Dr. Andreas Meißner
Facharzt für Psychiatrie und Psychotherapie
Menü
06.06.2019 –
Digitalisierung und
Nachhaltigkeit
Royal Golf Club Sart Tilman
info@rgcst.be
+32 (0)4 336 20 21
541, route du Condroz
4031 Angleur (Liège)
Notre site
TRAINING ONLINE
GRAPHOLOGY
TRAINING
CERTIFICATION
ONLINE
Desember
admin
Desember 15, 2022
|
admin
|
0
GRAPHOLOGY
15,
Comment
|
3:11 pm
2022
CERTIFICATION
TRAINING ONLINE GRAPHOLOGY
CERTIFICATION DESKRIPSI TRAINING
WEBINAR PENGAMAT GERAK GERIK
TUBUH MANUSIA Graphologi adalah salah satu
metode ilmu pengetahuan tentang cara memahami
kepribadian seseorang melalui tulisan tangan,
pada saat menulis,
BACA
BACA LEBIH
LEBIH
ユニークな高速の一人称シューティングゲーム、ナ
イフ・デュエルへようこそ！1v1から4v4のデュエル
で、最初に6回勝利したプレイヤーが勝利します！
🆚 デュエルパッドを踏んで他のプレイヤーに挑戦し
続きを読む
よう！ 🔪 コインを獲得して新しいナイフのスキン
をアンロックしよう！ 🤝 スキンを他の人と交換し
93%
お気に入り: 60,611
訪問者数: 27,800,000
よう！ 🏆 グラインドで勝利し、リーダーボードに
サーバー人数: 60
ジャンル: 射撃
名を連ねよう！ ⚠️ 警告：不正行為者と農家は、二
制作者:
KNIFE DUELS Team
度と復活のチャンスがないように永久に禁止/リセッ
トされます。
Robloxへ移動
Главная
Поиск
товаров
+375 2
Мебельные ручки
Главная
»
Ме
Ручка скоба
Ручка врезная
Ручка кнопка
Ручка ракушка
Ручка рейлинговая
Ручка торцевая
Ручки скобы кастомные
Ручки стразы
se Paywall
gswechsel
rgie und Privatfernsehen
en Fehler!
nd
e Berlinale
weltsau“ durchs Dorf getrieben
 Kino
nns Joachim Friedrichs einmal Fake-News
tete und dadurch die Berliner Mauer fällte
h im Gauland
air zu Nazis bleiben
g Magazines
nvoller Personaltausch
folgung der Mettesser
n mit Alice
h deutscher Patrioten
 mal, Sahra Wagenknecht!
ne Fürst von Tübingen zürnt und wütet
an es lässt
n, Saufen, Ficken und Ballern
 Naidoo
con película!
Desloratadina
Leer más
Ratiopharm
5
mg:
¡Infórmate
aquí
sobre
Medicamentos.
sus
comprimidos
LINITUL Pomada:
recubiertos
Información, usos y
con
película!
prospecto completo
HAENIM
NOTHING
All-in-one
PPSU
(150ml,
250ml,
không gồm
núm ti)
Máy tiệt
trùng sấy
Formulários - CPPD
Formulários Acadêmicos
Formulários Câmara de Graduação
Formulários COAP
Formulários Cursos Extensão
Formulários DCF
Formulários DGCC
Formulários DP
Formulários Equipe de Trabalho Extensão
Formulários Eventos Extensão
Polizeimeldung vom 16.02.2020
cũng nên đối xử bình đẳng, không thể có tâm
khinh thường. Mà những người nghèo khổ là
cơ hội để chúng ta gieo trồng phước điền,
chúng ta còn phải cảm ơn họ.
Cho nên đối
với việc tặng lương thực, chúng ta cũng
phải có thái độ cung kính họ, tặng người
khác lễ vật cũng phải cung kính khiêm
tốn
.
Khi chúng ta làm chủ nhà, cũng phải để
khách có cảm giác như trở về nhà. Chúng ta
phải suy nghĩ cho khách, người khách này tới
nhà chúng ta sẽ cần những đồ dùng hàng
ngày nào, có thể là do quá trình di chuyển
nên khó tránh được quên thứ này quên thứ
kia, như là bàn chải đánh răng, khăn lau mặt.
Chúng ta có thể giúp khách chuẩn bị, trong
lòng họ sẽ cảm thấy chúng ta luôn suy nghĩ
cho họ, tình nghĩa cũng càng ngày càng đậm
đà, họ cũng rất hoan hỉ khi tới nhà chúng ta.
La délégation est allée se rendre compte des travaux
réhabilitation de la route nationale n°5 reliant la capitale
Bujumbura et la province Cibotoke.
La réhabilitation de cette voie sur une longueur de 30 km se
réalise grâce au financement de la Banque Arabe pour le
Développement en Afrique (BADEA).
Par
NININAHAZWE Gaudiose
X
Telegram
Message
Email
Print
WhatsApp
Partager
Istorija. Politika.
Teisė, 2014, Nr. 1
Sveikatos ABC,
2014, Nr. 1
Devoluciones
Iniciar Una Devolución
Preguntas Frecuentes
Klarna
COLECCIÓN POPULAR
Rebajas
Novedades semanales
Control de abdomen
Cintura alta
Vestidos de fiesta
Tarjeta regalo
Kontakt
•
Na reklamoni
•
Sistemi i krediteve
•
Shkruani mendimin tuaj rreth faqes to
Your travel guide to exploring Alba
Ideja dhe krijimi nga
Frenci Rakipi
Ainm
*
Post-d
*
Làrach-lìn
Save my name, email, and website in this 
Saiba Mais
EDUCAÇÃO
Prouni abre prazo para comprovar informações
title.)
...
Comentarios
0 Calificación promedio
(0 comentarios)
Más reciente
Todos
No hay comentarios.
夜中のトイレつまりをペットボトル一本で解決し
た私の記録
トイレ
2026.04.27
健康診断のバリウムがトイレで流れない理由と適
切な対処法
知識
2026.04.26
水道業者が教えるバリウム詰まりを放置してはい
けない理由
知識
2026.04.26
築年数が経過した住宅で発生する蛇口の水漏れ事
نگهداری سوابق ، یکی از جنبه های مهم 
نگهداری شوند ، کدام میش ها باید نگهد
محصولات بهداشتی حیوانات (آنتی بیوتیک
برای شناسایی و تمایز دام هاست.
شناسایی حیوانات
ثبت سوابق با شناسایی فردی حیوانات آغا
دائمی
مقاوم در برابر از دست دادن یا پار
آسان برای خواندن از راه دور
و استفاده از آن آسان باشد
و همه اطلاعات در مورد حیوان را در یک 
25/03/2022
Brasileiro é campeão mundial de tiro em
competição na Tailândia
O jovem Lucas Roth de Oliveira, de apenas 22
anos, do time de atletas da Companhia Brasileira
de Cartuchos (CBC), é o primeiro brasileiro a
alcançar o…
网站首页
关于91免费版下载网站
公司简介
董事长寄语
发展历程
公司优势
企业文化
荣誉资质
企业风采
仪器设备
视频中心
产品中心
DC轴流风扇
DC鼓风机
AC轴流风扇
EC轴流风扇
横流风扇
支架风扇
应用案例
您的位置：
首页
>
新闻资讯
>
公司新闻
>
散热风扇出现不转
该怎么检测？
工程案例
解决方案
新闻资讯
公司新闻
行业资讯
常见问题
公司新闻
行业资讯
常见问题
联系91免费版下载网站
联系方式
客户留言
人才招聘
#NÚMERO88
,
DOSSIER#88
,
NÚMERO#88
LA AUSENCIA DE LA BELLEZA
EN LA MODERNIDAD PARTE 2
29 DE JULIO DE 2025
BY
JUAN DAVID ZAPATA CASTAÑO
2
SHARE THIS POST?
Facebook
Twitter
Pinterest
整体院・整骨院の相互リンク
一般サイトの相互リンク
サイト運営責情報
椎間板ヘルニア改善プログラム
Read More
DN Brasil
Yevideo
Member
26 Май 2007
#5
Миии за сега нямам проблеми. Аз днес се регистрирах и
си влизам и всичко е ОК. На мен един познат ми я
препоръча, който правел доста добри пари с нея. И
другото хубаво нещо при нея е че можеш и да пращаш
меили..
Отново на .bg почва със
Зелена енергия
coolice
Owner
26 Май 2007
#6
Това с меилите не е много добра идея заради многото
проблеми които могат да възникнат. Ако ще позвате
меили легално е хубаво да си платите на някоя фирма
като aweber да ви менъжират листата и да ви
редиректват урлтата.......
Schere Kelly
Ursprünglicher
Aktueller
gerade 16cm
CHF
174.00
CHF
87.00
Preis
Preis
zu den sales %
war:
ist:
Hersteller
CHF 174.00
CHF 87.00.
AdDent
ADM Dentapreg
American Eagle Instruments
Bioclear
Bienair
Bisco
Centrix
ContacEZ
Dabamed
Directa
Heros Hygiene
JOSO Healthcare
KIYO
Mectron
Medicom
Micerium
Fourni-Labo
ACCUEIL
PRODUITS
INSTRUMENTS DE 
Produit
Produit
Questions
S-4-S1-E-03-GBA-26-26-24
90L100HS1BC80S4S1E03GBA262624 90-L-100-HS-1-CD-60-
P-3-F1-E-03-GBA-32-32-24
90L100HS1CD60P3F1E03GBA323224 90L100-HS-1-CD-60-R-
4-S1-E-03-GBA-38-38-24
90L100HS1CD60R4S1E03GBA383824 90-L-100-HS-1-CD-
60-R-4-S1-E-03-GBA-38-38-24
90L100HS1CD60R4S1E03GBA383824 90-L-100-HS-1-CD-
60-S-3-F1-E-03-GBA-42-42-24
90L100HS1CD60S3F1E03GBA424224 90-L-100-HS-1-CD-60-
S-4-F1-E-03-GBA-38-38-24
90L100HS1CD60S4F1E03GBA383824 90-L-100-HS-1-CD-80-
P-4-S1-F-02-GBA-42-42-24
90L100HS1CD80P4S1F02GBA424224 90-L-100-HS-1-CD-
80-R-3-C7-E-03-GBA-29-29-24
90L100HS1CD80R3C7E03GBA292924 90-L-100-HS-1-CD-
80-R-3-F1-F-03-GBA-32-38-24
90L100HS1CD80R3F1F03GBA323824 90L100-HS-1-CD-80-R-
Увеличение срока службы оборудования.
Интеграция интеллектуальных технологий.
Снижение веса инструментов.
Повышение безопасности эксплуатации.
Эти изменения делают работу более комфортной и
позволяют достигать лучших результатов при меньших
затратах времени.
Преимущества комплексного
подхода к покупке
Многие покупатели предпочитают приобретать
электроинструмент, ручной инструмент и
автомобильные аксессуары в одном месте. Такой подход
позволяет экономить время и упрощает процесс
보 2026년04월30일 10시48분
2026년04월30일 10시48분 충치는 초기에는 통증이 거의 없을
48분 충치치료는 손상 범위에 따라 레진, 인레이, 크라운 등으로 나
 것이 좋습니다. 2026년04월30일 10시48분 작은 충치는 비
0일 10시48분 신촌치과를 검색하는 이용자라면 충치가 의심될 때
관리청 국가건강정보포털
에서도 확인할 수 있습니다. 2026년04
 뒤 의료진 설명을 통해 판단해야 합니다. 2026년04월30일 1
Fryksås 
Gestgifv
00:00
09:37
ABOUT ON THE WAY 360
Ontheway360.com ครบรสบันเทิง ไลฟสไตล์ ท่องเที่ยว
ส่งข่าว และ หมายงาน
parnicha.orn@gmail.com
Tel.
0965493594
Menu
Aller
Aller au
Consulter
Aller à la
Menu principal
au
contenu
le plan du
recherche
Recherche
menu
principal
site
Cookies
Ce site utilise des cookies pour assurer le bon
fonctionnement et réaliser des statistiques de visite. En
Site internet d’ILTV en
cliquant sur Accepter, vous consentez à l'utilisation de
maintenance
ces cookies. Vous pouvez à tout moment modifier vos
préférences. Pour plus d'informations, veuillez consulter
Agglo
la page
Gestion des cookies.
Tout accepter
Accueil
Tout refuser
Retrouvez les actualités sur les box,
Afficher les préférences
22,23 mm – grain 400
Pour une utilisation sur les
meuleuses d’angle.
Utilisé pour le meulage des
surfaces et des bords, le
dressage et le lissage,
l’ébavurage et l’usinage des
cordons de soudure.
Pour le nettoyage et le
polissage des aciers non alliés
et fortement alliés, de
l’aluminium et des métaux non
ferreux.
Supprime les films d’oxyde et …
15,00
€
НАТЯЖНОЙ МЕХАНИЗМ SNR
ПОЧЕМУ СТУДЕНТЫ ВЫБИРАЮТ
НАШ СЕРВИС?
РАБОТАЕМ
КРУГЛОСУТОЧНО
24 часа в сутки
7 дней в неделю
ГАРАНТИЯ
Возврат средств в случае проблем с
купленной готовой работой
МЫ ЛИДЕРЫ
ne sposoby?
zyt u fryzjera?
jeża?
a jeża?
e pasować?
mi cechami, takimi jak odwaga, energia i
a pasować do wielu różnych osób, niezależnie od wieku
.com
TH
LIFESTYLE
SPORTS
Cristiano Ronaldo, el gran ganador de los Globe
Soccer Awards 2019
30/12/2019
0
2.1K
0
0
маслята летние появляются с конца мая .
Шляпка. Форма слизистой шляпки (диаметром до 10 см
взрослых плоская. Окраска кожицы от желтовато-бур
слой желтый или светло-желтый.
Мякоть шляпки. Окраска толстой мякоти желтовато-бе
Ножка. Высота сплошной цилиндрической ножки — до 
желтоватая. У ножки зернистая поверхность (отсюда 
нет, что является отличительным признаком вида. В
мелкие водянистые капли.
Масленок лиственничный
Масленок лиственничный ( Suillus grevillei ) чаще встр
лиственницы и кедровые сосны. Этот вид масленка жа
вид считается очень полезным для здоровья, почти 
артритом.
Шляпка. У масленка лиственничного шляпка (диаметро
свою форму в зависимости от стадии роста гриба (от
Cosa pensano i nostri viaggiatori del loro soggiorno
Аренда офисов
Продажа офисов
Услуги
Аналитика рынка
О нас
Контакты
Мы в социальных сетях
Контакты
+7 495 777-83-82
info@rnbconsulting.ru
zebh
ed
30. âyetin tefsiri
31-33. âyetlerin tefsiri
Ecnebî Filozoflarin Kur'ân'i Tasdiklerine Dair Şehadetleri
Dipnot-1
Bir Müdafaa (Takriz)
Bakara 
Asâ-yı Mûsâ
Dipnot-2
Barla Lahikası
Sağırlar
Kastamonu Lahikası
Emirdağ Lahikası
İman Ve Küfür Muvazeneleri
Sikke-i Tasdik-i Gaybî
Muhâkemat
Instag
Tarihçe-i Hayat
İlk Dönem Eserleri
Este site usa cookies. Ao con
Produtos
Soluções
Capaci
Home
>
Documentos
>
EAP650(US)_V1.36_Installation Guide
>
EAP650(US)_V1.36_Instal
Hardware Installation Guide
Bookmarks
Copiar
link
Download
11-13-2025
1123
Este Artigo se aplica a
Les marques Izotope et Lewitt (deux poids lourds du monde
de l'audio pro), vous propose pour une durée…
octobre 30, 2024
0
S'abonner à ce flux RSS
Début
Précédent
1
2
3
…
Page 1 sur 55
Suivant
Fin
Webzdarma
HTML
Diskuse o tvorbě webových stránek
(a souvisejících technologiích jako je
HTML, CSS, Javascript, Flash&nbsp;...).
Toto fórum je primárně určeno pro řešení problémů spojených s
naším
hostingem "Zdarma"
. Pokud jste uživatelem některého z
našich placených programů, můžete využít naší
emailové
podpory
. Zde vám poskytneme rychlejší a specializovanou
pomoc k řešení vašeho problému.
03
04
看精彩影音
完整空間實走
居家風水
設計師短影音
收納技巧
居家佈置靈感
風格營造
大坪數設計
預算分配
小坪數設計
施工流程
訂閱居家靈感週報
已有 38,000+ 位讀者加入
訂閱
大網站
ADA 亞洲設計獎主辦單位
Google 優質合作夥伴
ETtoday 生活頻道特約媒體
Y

* * * * *

**What is needed:**
Each line of the records, from the opening one through the line holding "e Berlinale", should be restated word for word, with nothing else in the answer.

**Solution:**
Dr. Andreas Meißner
Facharzt für Psychiatrie und Psychotherapie
Menü
06.06.2019 –
Digitalisierung und
Nachhaltigkeit
Royal Golf Club Sart Tilman
info@rgcst.be
+32 (0)4 336 20 21
541, route du Condroz
4031 Angleur (Liège)
Notre site
TRAINING ONLINE
GRAPHOLOGY
TRAINING
CERTIFICATION
ONLINE
Desember
admin
Desember 15, 2022
|
admin
|
0
GRAPHOLOGY
15,
Comment
|
3:11 pm
2022
CERTIFICATION
TRAINING ONLINE GRAPHOLOGY
CERTIFICATION DESKRIPSI TRAINING
WEBINAR PENGAMAT GERAK GERIK
TUBUH MANUSIA Graphologi adalah salah satu
metode ilmu pengetahuan tentang cara memahami
kepribadian seseorang melalui tulisan tangan,
pada saat menulis,
BACA
BACA LEBIH
LEBIH
ユニークな高速の一人称シューティングゲーム、ナ
イフ・デュエルへようこそ！1v1から4v4のデュエル
で、最初に6回勝利したプレイヤーが勝利します！
🆚 デュエルパッドを踏んで他のプレイヤーに挑戦し
続きを読む
よう！ 🔪 コインを獲得して新しいナイフのスキン
をアンロックしよう！ 🤝 スキンを他の人と交換し
93%
お気に入り: 60,611
訪問者数: 27,800,000
よう！ 🏆 グラインドで勝利し、リーダーボードに
サーバー人数: 60
ジャンル: 射撃
名を連ねよう！ ⚠️ 警告：不正行為者と農家は、二
制作者:
KNIFE DUELS Team
度と復活のチャンスがないように永久に禁止/リセッ
トされます。
Robloxへ移動
Главная
Поиск
товаров
+375 2
Мебельные ручки
Главная
»
Ме
Ручка скоба
Ручка врезная
Ручка кнопка
Ручка ракушка
Ручка рейлинговая
Ручка торцевая
Ручки скобы кастомные
Ручки стразы
se Paywall
gswechsel
rgie und Privatfernsehen
en Fehler!
nd
e Berlinale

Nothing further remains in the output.